AT least one local education authority in the region will be substantially out of pocket because of the extension of universal free school meals.
North Yorkshire County Council was allocated £1.2m – plus a further £184,000 for voluntary aided schools – in capital funding from the Government for 2014-15 to help with the implementation of the new free meals policy for under sevens.
But the county council’s school meals service, North Yorkshire County Caterers, has now spent more than £660,000 from its own reserves to ensure enough equipment was in place at the start of term this week to ensure every child received a hot two-course meal.
The extra spending, in a county which has the largest number of small primary schools in the country, has gone on extra cutlery, hot trolleys, ovens and additional refrigeration.
Because the capital funding from the Government only covered the cost of building three new kitchens - and North Yorkshire had 29 schools without kitchens before the initiative began - the council believes it will have to identify additional capital from its own resources to finish the job.
Some schools have increased the number of sittings to accommodate extra children and 26 schools will continue to have their meals transported in from another school as they do not have the facility to produce hot meals on site.
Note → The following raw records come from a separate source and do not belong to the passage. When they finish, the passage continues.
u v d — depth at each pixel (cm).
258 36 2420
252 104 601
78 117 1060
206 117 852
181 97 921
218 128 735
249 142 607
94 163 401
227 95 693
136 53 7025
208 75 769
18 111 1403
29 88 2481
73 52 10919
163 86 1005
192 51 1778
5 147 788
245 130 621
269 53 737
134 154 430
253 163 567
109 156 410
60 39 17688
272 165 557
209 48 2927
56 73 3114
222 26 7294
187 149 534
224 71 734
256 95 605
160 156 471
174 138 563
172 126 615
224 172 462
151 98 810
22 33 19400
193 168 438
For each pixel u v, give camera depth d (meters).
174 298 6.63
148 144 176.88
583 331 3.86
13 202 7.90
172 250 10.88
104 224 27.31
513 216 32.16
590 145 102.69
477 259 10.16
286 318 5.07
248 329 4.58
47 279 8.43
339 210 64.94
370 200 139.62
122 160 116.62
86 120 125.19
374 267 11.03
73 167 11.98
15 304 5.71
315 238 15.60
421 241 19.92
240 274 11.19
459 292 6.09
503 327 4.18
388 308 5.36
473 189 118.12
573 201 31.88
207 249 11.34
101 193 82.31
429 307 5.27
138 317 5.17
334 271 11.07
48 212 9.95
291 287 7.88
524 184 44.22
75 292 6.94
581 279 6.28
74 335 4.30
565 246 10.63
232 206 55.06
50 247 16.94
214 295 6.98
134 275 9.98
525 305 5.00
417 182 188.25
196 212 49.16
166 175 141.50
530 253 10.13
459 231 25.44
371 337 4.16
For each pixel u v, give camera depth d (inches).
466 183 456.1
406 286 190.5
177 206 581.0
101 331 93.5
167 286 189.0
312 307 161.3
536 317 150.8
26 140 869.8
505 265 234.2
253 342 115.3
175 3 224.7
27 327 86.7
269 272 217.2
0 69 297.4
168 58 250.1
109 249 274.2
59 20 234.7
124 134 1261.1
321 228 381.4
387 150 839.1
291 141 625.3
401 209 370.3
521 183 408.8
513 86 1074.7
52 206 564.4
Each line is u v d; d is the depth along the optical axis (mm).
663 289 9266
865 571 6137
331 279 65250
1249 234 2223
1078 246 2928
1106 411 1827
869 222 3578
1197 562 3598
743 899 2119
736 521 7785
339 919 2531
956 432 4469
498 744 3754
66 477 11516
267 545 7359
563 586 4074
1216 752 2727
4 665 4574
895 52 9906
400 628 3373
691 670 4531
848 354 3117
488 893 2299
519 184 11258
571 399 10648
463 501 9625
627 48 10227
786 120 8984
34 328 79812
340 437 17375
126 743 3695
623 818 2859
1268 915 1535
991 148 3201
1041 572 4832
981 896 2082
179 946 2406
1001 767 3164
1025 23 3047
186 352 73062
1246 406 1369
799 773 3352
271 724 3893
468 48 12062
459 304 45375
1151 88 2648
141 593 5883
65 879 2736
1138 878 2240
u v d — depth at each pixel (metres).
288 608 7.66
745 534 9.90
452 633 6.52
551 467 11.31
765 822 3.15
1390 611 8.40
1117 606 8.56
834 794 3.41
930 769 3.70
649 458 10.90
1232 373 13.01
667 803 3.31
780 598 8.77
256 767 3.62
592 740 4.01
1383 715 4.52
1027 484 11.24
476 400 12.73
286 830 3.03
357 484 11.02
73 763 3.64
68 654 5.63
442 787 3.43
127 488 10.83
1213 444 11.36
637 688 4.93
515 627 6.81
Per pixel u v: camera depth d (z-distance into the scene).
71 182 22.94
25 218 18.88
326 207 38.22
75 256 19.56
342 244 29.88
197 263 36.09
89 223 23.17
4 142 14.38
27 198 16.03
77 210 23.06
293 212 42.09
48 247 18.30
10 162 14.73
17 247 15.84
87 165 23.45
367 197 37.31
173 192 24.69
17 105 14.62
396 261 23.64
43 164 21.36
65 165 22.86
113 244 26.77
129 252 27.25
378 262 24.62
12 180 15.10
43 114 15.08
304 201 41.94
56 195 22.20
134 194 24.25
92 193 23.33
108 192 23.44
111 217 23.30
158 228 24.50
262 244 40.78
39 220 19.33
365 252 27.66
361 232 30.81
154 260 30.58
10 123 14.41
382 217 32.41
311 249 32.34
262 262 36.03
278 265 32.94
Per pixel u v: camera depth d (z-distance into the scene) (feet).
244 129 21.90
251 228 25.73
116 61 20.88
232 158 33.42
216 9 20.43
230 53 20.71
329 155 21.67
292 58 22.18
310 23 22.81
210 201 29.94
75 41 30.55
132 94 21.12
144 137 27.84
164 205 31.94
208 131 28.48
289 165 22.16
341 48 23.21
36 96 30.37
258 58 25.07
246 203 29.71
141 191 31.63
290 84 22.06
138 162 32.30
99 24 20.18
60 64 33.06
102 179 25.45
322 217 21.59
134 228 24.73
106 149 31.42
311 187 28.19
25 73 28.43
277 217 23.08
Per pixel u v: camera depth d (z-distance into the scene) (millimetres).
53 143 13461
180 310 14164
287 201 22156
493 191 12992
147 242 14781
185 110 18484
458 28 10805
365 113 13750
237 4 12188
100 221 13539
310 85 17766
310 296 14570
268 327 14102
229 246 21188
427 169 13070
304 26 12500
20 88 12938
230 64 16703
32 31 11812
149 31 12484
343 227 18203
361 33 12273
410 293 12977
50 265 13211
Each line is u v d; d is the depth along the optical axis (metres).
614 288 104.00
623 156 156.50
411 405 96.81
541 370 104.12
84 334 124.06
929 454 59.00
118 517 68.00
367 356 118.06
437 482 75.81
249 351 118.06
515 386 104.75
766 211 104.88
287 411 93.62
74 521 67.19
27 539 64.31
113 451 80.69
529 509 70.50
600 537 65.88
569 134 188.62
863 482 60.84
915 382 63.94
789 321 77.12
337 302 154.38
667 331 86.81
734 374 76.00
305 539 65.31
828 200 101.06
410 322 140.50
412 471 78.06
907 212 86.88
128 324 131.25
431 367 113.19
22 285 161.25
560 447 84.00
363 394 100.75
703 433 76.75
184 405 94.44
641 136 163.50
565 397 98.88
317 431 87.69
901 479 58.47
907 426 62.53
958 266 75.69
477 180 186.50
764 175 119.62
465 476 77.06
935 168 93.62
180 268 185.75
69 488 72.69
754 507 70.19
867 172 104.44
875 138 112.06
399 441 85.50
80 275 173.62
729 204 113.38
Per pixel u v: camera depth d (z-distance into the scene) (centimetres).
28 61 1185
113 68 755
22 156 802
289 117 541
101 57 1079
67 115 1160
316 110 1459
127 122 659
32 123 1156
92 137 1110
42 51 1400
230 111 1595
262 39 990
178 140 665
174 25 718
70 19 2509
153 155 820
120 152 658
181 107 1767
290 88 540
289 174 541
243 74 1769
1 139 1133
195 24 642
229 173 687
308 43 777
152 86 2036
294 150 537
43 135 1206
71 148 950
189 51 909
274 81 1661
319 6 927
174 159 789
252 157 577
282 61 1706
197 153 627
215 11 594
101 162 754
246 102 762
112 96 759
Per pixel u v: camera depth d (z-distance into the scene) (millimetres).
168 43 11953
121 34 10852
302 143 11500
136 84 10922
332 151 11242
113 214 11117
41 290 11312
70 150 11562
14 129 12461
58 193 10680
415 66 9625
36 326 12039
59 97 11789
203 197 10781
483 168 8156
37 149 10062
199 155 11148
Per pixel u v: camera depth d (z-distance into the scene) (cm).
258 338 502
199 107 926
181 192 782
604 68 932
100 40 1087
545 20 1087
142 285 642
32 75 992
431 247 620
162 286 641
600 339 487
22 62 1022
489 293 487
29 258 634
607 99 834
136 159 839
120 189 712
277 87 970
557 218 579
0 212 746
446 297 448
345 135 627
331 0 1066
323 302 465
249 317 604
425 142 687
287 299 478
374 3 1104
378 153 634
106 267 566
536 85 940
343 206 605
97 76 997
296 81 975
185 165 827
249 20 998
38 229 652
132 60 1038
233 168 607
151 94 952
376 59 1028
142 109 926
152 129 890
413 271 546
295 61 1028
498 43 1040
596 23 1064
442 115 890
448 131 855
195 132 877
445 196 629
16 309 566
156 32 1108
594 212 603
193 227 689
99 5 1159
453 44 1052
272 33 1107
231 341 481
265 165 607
Arthur Baker, North Yorkshire’s executive member for schools said they supported a policy which delivered free school meals “to ensure all young, growing children are given good nutrition” but it was likely that the authority “will have to dig into our own limited capital resources in future to ensure all of our school kitchens can cope in the longer run.”
A feasibility study is underway to prioritise those schools likely to feel the greatest benefit given the limited capital involved.
Elsewhere across the region checks with local education authorities in Darlington, County Durham, Middlesbrough and Stockton confirmed that all infant and primary schools were serving hot lunches to the target age group. It is understood that Government allocations have covered costs in these areas.
At Redcar and Cleveland one school was relying on hot meals prepared at another school but work to ensure the school will be able to prepare its own hot food should be finished by the end of the year.